Reynhout begins by briefly discussing his audience. He is writing "on behalf of theologians who are looking for guidance as they seek to engage the natural sciences," but cautions against seeing this "narrow focus" as negating the importance of his book for other relevant areas of thought (ix). According to Reynhout the "religion and science dialogue" has been resisted by religious, scientific, and theological academics, a reason for the latter's resistance being a concern that the dialogue "seems by and large to trade authentic theological reflection for abstract discussions about a generic theism that is less like theology and more like philosophy of religion" (ix-xii). Thus Reynhout wants to help theologians "engage the sciences and other disciplines... as theologians" (xii).

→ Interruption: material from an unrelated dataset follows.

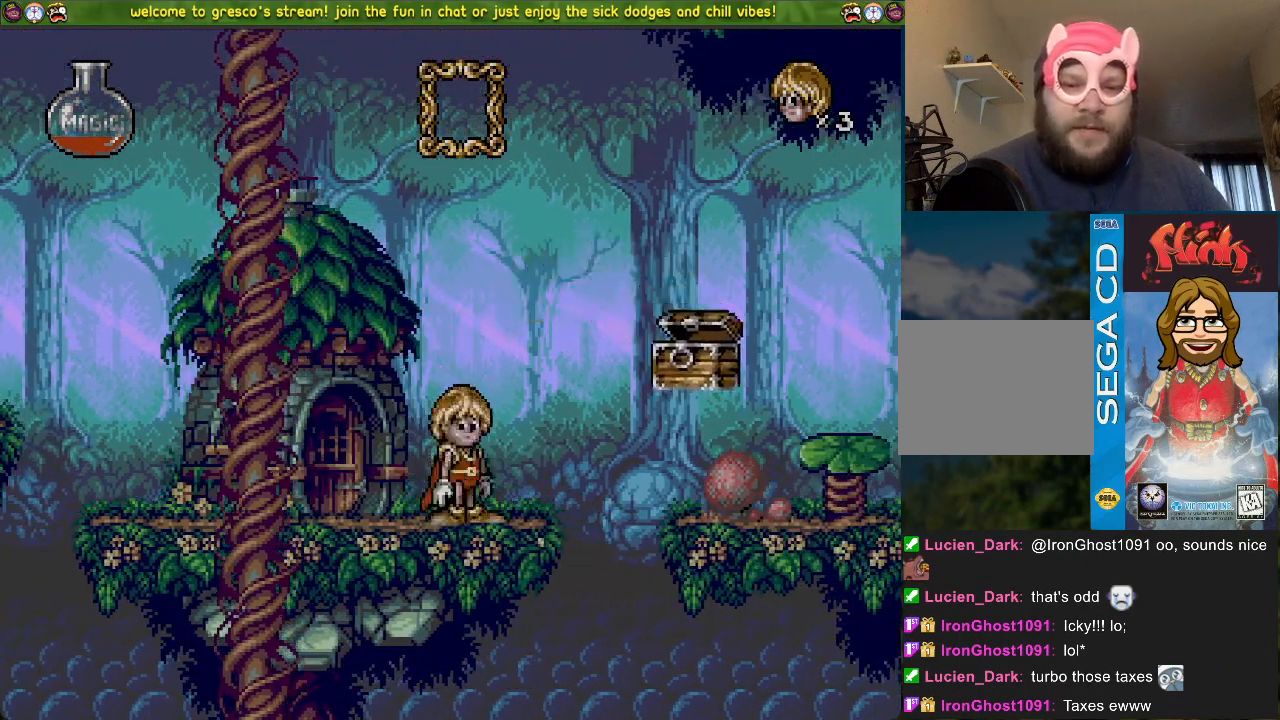
{"buttons": ["CROSS", "DPAD_LEFT"], "left_stick": "center", "right_stick": "center", "events": [[67, "SQUARE", "up"], [317, "CROSS", "down"]]}
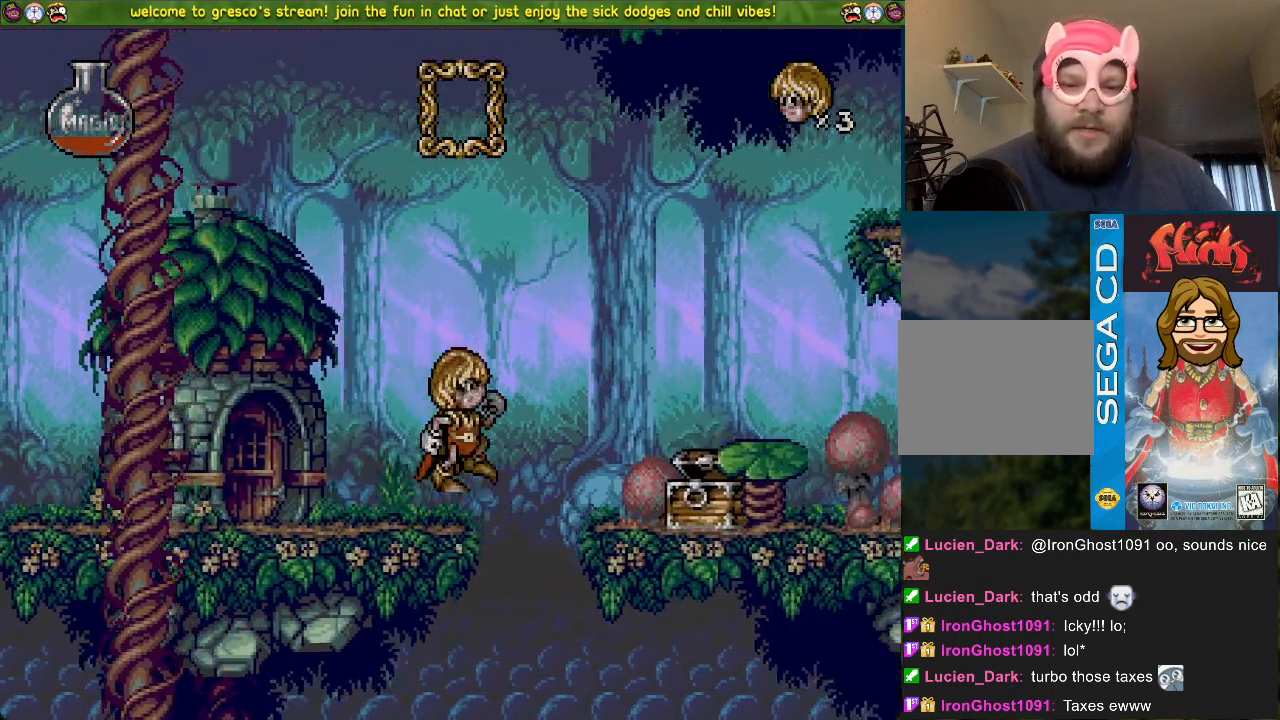
{"buttons": ["CROSS"], "left_stick": "center", "right_stick": "center", "events": [[468, "DPAD_LEFT", "up"]]}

Providing that help centers on "the interdisciplinary question" (xii). In what appears to be the fundamental statement of his argument for the book (I've done some reading ahead), he writes:
Stated succinctly, the interdisciplinary question is: What is the character of theology's interdisciplinary engagement with the natural sciences? My equally succinct answer will be that theology's interdisciplinary character is fundamentally hermeneutical, that is, theologians engage the natural sciences primarily as interdisciplinary interpreters. (xii)He is going to argue for "hermeneutics as an interdisciplinary paradigm," knowing that he will also need to clear up misconceptions about hermeneutics to do so, and this is where Paul Ricoeur comes in, though using Ricoeur will also bring some challenges (xiii-xv). Rather than write about these misconceptions and challenges in this post, we will return to them in future posts, as they are only summarized in the introduction.
The introduction concludes with several paragraphs on what each chapter hopes to achieve. Chapters one and two appear to set up the next three, in which one of "three guiding questions" will be answered (xv-xvi). From the chapter overviews it is clear that "Ricoeur's dialectical process of understanding through explanation" is crucial for Reynhout's argument, so in future posts it will be important to keep track of this component (xv-xvi).
I want to conclude this introductory post by offering a little observation. I was excited to see the discussion about the problem of generic theism in interdisciplinary work. Like Reynhout, my concern to engage other disciplines as a theologian "is not driven by a kneejerk fundamentalist orthodoxy" (xi). My concern with generic theism in interdisciplinary work (and in general) comes from the work of Michael Welker, and I'm excited to learn how Reynhout's solution gets one out of this problem. This is just one of many things I look forward to learning from him.